“Many men go fishing all of their lives without knowing that it is not fish they are after.”
—Henry David Thoreau
Summer weather has returned, but it probably won’t last for long. The water is beginning to cool and kokanee salmon and brown trout are getting ready to spawn.
There is no better time to get out on your favorite lake or stream than right now.
The nights are getting colder, but the fishing is still hot at Frenchman Lake. Dakota Baker, Tysen Blake and Alan and Kobe Grassi caught their limits using night crawlers by the dock at Frenchman’s Campground. All of the fish weighed between 1 and 2 pounds.
Shore fishing has been good between Frenchman’s Campground and Spring Creek. Most anglers are using inflated night crawlers, sometimes adding salmon eggs to the crawlers.
Trolling remains good at the north end of the lake, and some trollers have had success around the dam. Lures producing good results include Rooster Tails (black, yellow, green), Needlefish (yellow, green, red) and Dick Nites.
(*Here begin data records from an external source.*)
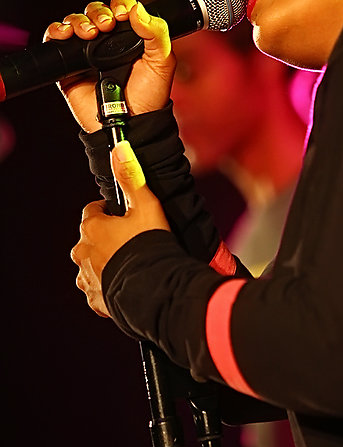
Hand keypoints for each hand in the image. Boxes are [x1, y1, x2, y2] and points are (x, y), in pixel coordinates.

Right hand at [44, 0, 175, 131]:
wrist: (132, 123)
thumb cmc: (149, 96)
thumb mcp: (162, 61)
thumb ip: (156, 33)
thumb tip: (137, 9)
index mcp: (131, 36)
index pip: (121, 8)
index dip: (120, 5)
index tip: (122, 14)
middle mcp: (108, 42)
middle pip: (95, 11)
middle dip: (98, 12)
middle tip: (106, 25)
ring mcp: (87, 53)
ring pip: (76, 22)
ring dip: (79, 21)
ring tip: (89, 33)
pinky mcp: (69, 67)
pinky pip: (56, 42)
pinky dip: (56, 32)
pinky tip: (66, 34)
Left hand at [71, 140, 170, 315]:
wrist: (155, 288)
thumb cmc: (150, 243)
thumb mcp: (145, 204)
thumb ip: (131, 176)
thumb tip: (120, 147)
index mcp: (92, 228)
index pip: (92, 211)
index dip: (109, 211)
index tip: (125, 215)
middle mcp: (83, 252)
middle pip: (90, 239)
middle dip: (106, 238)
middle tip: (132, 239)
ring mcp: (87, 278)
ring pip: (92, 265)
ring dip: (106, 262)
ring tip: (131, 263)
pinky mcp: (96, 300)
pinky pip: (97, 290)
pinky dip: (108, 286)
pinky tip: (127, 283)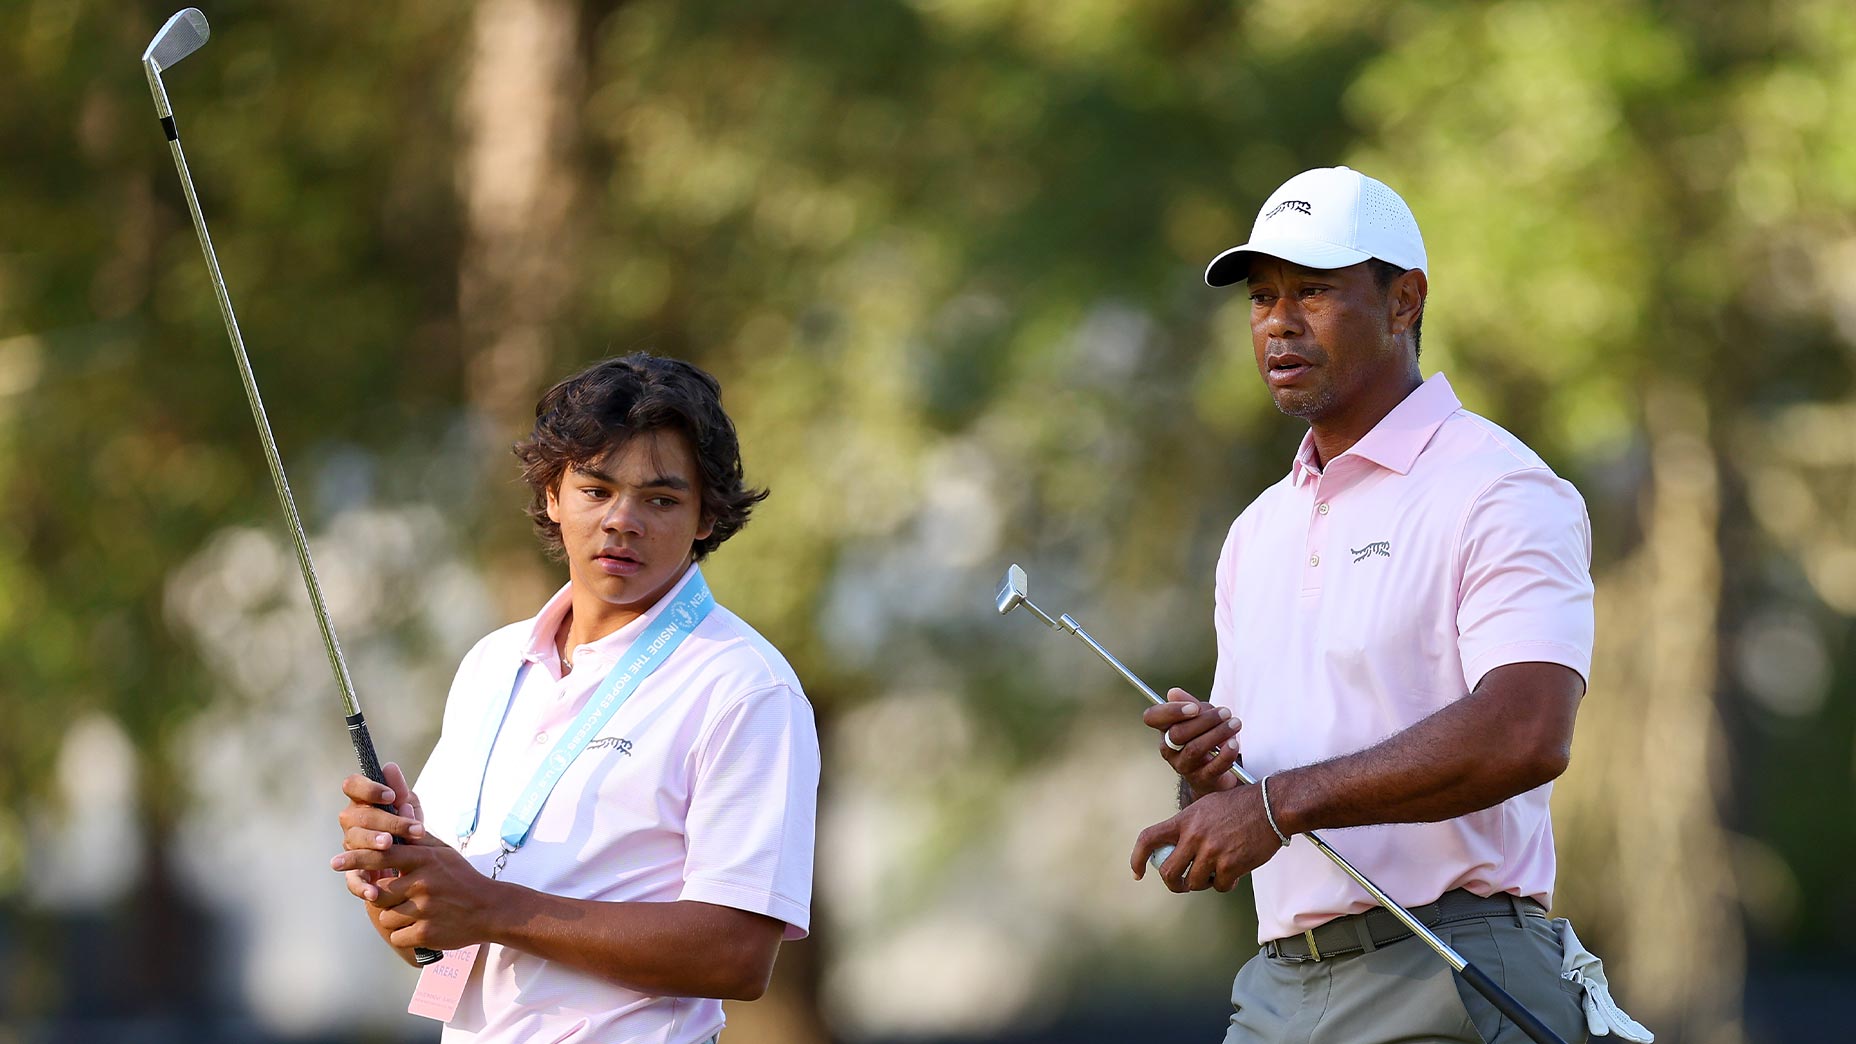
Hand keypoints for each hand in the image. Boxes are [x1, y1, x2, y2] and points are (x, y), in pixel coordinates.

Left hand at [330, 816, 499, 952]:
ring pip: (386, 917)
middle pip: (379, 892)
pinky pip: (397, 936)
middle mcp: (422, 883)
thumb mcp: (442, 852)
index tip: (335, 862)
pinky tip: (422, 928)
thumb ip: (417, 835)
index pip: (383, 854)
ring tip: (416, 913)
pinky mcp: (426, 933)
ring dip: (395, 918)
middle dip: (383, 898)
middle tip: (401, 897)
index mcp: (424, 860)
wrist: (489, 909)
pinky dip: (405, 934)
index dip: (356, 858)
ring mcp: (424, 910)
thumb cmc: (461, 878)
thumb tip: (401, 807)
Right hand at [336, 763, 425, 903]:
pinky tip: (373, 892)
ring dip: (371, 842)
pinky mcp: (355, 872)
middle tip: (407, 828)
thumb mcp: (411, 809)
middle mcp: (352, 822)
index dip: (368, 789)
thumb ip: (402, 793)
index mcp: (363, 801)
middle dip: (384, 820)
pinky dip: (361, 885)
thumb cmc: (408, 828)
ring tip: (389, 845)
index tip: (391, 796)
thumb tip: (390, 768)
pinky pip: (353, 879)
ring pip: (353, 841)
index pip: (352, 785)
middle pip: (357, 815)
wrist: (414, 865)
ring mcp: (350, 846)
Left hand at [1129, 783, 1282, 892]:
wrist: (1270, 807)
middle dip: (1173, 883)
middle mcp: (1194, 836)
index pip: (1149, 838)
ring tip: (1215, 872)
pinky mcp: (1230, 865)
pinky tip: (1233, 873)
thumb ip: (1189, 826)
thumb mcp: (1206, 806)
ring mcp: (1211, 852)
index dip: (1137, 857)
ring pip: (1194, 883)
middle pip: (1168, 872)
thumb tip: (1176, 847)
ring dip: (1204, 883)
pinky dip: (1226, 884)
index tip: (1137, 872)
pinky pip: (1220, 886)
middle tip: (1182, 884)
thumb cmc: (1240, 806)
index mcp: (1185, 820)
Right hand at [1141, 688, 1240, 796]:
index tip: (1195, 707)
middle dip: (1205, 720)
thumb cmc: (1206, 738)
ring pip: (1194, 749)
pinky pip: (1212, 767)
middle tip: (1226, 712)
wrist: (1216, 773)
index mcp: (1165, 729)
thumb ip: (1191, 704)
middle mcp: (1169, 749)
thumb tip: (1173, 692)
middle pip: (1177, 733)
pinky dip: (1225, 754)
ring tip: (1235, 724)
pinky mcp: (1202, 780)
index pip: (1153, 717)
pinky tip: (1234, 744)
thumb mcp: (1200, 718)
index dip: (1171, 711)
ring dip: (1218, 733)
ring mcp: (1184, 766)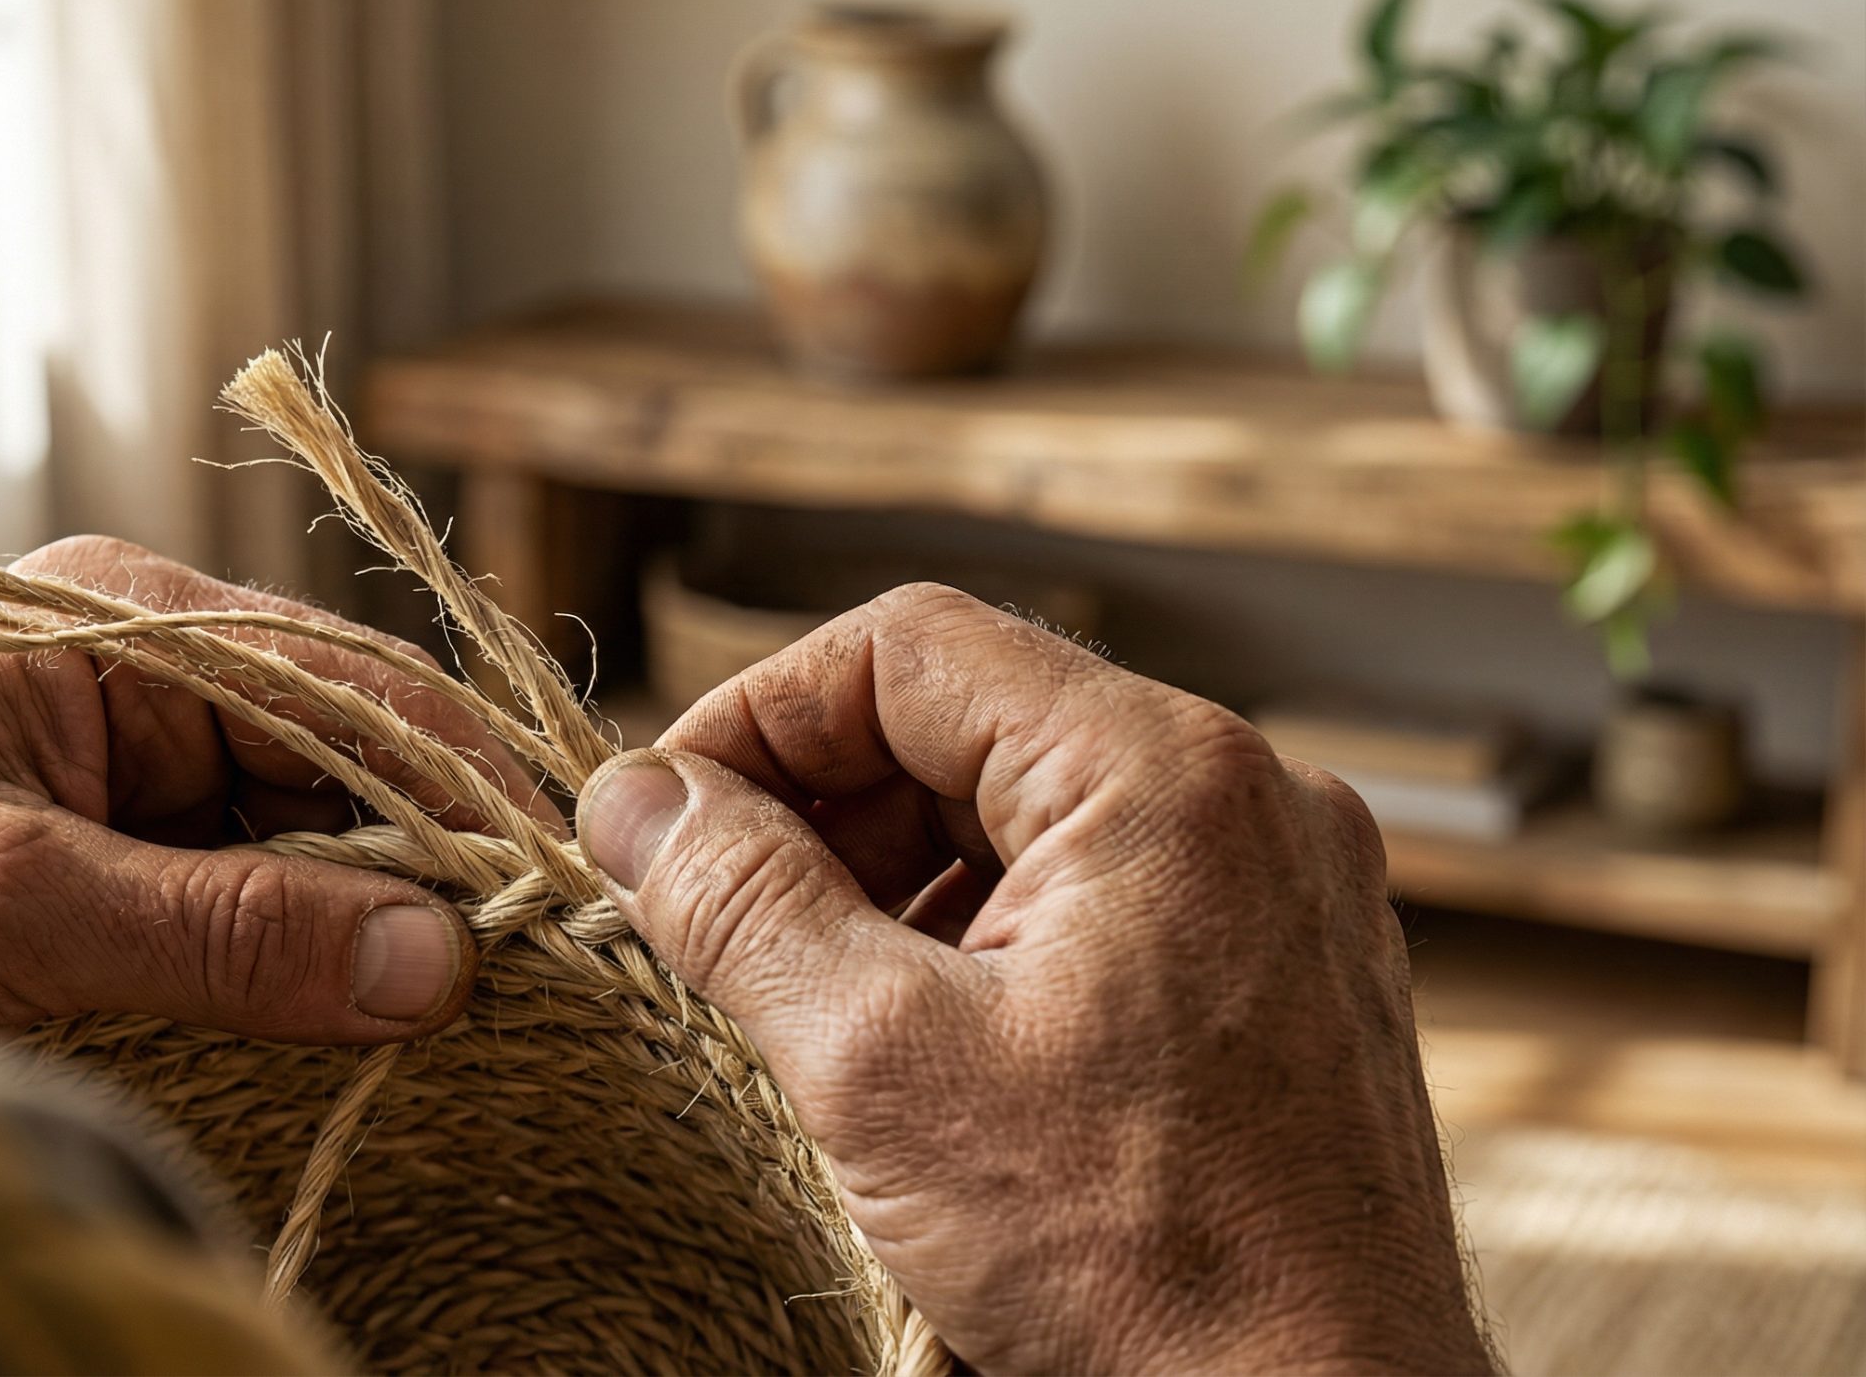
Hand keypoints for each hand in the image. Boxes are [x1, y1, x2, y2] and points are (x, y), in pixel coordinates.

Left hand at [0, 536, 554, 1042]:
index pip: (344, 682)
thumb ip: (222, 930)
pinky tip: (363, 1017)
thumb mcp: (4, 907)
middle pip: (342, 761)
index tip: (571, 872)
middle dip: (432, 856)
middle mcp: (134, 681)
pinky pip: (245, 904)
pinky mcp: (105, 868)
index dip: (466, 773)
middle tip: (542, 965)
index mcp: (110, 624)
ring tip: (479, 1002)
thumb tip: (435, 961)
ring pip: (304, 841)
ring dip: (376, 921)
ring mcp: (122, 778)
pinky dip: (305, 962)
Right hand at [577, 584, 1490, 1374]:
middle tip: (717, 925)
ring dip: (896, 886)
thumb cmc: (1139, 1263)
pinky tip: (929, 1050)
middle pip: (969, 724)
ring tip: (819, 1008)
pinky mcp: (1282, 970)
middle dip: (821, 813)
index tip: (666, 822)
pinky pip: (1101, 894)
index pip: (906, 650)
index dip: (755, 719)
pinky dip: (989, 941)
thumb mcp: (883, 1068)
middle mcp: (1246, 797)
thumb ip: (741, 903)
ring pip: (1029, 813)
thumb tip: (633, 800)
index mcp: (1162, 775)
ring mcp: (1278, 885)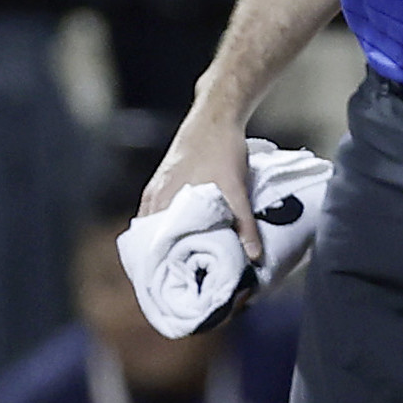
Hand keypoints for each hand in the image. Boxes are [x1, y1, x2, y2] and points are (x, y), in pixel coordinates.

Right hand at [142, 105, 259, 264]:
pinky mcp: (164, 181)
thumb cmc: (220, 150)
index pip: (149, 247)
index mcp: (162, 203)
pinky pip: (157, 213)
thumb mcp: (236, 190)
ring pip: (153, 226)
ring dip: (164, 244)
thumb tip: (253, 257)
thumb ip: (244, 225)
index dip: (155, 268)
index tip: (166, 287)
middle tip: (179, 280)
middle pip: (150, 239)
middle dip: (162, 260)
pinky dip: (166, 227)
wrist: (215, 116)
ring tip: (181, 264)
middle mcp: (154, 198)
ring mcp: (157, 188)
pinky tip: (181, 234)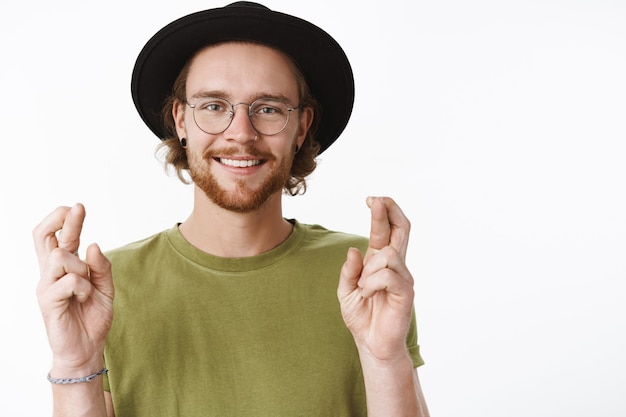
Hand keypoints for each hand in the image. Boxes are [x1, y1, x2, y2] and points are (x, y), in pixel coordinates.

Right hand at [33, 204, 113, 374]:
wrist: (88, 349)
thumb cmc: (93, 317)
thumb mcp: (106, 288)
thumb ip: (102, 267)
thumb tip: (94, 244)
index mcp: (64, 268)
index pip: (57, 236)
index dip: (64, 220)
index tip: (78, 207)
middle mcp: (51, 273)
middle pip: (44, 237)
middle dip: (61, 220)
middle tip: (77, 209)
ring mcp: (47, 286)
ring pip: (60, 257)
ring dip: (82, 267)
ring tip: (88, 287)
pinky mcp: (48, 302)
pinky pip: (68, 281)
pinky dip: (83, 287)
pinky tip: (85, 299)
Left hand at [338, 197, 414, 361]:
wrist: (371, 344)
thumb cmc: (361, 317)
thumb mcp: (346, 291)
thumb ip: (348, 271)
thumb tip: (354, 249)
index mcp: (380, 262)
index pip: (386, 230)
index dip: (382, 212)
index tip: (372, 199)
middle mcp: (395, 266)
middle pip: (401, 229)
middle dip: (390, 210)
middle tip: (377, 200)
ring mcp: (402, 277)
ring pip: (387, 255)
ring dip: (369, 270)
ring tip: (364, 288)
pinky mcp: (406, 292)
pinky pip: (388, 275)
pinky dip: (372, 283)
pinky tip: (369, 294)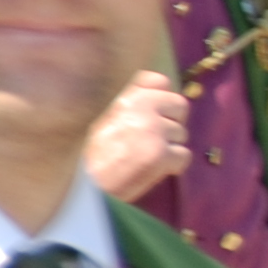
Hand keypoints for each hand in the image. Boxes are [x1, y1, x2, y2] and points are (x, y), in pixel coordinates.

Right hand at [85, 71, 192, 200]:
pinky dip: (173, 166)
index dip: (162, 97)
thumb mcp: (101, 120)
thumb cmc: (90, 158)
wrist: (84, 187)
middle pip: (179, 105)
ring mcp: (153, 130)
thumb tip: (153, 99)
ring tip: (146, 157)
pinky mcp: (160, 155)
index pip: (158, 81)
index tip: (156, 112)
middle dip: (172, 122)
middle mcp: (140, 108)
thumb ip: (127, 106)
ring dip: (169, 147)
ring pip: (182, 134)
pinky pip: (183, 155)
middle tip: (155, 139)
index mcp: (123, 98)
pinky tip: (154, 170)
For the latest fishing information call Wiggin’s Trading Post at 993-4683. On your way up to the lake, be sure to stop at Wiggin’s Trading Post. It is an incredible little store with a mind boggling variety including everything you could ever need (short of a boat or RV) to camp and fish at Frenchman Lake. It is the perfect antidote to today’s big box stores.
The current lake level is about 80 percent of normal which is 20 percent higher than this time last year. Water temperature is between 69 and 72 degrees.
Fishing had been on the slow side but is starting to show signs of improvement.
PowerBait and worms are the baits of choice for shore anglers. The most productive spots are Eagle Point and Fairview.
Trollers are scoring with Wee Dick Nites. Copper Red Head is the most popular color pattern. The larger fish are about 20 feet deep.
Fly fishers are using Callibaetis or blood midge patterns with sinking lines. Jenkins Point is a good area for fly anglers.
The fishing at Bucks Lake is picking up. Both Alan Bruzza of the Sportsmen’s Den in Quincy (283-2733) and Bryan Roccucci of Big Daddy’s Guide Service (283-4103) report an increase in the trout action.
The Bucks Creek arm is the best location for browns and rainbows while the Mill Creek arm offers hot action for the smaller but more abundant brook trout.
Bryan worked the edges of the Bucks Creek channels in the 35- to 45-foot range keeping the gear within 5 feet of the bottom. Top producers were the UV Cripplure and the frog colored Needlefish.
The trout were running up to 15 inches with a few larger fish in the 18- to 20-inch range.
There are still some nice bright kokanee salmon being caught. Some of the kokanee are starting to show some color, which means the time for spawning isn’t far off.
I haven’t had much to say about Antelope Lake for a very long time. That is not because it isn’t an excellent lake. I just can’t find any good information. I think with so many great fishing options in Plumas County, it is easy to overlook some very decent fishing water.
Antelope Lake isn’t known for large fish but it is known to offer lots of fish and a great variety of species including trout, bass, crappie and catfish.